Recursive functions are functions which call themselves and are especially helpful when a problem can be solved with a smaller version of itself. Getting the time complexity of a recursive function always starts with the recurrence relation which would probably have the form:

\[ T(n) = \begin{cases} T(h_{1}(n)) + T(h_{2}(n)) + \ldots + f(n) & n > y \\ g(x) & n \leq y \\ \end{cases} \]

where \(h_{i}(n)\) would describe how the input \(n\) is modified for each recursive call in the function (i.e. for binary(n) there were two recursive calls that modified the input the same way: \(h_{1}(n) = h_{2}(n) = n-1\)), \(f(n)\) describes the runtime of the non-recursive function calls and commands, \(g(x)\) is the runtime of the base case which could be a function of different paramaters, and \(y\) indicates when the base case occurs. The recurrence relation can be solved in multiple ways:

A. Substitution Method

1. Expand the recurrence relation to find a pattern which can generalize the equation with a variable (usually \(k\)).
2. Find an expression for \(k\) using the base case.
3. Substitute the expression found to the general equation in step 1 and simplify.

B. Recursion Tree Method

1. Generate the recursion tree by expanding the recurrence relation.
2. Formulate an expression for the total runtime per level of the tree.
3. Find the depth of the recursion tree.
4. Use the depth and runtime per level to create an expression for the total runtime.

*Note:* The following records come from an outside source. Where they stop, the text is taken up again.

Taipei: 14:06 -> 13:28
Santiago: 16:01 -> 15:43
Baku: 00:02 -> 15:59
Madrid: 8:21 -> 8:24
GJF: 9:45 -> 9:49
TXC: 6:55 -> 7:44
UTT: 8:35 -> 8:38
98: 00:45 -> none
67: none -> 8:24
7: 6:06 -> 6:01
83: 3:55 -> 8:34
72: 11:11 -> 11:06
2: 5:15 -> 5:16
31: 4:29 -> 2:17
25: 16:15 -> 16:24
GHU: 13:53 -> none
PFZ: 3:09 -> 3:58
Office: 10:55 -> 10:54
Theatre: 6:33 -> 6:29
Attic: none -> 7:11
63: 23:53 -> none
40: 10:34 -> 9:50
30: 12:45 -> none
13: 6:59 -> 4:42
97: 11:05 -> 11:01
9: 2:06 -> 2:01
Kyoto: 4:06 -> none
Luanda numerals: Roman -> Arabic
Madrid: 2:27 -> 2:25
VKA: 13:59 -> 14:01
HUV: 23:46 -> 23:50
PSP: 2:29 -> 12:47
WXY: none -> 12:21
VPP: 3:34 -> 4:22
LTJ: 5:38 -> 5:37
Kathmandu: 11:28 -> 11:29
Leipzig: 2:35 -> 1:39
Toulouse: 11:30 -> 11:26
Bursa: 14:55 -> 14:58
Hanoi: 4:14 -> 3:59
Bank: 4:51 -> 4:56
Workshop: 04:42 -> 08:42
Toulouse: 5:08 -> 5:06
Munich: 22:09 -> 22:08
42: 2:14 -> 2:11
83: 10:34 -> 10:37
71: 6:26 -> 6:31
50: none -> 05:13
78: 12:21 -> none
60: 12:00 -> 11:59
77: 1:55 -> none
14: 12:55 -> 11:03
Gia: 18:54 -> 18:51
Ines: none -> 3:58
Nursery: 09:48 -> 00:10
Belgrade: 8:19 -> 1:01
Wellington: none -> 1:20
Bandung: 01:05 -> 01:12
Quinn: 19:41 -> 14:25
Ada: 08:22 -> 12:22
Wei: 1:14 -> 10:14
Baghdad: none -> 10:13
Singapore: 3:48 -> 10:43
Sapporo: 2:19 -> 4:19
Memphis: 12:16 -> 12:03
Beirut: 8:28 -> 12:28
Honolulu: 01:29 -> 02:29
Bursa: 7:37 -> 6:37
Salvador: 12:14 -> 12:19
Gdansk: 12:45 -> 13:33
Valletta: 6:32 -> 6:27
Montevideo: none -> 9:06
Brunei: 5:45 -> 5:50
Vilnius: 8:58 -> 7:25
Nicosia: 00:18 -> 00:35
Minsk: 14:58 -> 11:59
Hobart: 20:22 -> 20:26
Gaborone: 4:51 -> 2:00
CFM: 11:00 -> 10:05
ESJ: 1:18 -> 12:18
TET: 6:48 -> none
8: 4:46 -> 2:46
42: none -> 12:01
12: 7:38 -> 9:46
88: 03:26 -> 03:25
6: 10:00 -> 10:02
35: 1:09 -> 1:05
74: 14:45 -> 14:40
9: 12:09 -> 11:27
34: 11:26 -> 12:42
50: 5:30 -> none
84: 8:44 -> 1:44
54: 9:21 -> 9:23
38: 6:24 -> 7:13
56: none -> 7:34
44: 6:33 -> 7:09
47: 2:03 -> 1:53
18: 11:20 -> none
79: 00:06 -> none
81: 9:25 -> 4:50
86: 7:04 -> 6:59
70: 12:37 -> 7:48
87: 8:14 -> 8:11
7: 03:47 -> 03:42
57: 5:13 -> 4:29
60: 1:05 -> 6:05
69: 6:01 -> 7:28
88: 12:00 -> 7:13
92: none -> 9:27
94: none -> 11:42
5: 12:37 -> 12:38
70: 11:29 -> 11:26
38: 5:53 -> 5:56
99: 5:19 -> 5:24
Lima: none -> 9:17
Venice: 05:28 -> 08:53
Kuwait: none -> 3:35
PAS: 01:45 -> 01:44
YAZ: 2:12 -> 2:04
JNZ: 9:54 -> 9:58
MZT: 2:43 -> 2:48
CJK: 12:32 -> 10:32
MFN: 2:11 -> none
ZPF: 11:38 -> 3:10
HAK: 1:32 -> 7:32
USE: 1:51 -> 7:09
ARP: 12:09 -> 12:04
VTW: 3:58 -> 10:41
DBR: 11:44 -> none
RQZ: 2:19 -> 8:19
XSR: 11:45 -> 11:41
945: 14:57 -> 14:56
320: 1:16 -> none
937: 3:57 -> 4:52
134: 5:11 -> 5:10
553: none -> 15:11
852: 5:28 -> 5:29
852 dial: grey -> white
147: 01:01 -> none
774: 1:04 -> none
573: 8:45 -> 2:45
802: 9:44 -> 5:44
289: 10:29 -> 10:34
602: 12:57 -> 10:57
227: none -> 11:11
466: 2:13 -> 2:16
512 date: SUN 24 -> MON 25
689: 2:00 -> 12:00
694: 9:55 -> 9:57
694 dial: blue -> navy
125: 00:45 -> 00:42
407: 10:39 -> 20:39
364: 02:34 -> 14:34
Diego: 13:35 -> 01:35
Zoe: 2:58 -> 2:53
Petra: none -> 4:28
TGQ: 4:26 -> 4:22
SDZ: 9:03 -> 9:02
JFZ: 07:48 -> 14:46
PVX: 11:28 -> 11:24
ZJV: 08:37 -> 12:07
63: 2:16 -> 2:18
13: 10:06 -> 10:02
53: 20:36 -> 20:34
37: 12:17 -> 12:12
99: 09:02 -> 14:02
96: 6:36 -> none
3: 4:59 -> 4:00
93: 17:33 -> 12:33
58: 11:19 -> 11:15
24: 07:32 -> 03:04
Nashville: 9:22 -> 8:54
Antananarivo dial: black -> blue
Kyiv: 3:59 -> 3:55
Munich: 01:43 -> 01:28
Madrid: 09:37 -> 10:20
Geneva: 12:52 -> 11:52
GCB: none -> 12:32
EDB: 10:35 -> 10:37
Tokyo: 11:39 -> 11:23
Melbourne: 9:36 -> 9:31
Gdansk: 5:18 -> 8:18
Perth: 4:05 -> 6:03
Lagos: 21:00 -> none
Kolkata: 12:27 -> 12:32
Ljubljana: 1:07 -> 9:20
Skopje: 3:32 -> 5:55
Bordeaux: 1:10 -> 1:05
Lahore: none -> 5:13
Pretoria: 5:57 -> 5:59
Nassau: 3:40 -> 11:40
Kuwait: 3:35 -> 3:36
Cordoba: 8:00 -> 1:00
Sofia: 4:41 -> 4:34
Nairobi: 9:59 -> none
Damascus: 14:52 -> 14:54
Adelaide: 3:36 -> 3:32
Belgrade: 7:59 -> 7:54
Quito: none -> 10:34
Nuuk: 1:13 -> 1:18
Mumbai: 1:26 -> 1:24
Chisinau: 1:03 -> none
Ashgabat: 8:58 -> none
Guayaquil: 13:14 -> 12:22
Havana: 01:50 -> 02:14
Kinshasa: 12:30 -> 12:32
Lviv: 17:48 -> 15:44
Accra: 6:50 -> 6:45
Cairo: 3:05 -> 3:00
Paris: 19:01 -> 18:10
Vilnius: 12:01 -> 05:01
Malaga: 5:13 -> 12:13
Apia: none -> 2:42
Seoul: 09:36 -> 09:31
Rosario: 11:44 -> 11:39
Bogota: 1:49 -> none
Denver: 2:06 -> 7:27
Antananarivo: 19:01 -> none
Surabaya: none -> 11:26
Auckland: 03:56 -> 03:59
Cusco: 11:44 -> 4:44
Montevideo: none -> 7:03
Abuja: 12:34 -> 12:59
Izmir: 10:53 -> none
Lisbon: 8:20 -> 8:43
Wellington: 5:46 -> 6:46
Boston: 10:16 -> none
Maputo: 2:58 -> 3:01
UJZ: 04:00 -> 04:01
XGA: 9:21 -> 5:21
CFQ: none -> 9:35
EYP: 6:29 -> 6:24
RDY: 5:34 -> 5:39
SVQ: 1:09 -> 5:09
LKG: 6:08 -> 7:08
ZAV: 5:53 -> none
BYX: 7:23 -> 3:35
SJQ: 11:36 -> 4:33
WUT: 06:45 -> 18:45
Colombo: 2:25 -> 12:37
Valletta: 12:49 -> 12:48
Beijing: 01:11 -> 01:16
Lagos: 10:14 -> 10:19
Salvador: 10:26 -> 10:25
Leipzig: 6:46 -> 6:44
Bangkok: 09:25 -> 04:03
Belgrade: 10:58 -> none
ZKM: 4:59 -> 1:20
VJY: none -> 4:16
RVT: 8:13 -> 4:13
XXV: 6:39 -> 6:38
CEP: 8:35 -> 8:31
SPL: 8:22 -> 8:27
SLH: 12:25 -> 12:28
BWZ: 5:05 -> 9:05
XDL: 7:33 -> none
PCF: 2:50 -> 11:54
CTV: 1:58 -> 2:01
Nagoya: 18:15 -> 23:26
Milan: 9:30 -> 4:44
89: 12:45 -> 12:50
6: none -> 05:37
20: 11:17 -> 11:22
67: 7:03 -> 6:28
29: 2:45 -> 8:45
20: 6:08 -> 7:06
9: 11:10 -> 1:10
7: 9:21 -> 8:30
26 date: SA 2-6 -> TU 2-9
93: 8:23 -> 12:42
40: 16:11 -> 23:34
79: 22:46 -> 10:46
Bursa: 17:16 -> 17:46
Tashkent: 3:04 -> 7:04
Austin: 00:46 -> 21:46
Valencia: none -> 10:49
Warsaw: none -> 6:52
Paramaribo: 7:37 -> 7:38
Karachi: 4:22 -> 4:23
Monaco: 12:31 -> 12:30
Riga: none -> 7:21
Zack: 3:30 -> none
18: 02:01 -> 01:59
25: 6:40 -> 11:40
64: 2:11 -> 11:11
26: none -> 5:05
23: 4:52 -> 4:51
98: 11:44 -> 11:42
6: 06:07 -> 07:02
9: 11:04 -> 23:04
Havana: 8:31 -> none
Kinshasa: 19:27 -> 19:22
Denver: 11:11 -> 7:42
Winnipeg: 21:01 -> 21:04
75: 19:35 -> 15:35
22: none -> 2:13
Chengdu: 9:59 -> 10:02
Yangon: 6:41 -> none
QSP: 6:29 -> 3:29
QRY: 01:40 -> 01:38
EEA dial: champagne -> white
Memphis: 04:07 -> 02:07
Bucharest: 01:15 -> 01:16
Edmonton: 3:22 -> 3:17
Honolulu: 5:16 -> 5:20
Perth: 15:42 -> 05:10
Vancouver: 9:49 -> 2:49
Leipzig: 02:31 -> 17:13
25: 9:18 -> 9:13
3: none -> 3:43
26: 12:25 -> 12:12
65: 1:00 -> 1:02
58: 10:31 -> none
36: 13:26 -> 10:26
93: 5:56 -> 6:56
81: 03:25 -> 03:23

Recursion uses additional space since functions do not finish until the base case is reached. Space complexity is computed similarly to time complexity using the recursion tree method where the memory needed for each function call is considered instead of the runtime. However, only the 'deepest' path from the initial function call to one of the base cases is considered since memory is freed up when a function terminates.

Additional space used by recursion may even be beneficial when used correctly for the right application. Even though there are some additional considerations when using recursive functions, they would often be the best solution to several problems that are can be broken down to simpler versions of themselves.

References

• Cormen, T., Leiserson, C., Rivest, R. and Stein, C., 2009. Introduction to Algorithms. Cambridge (Inglaterra): Mit Press.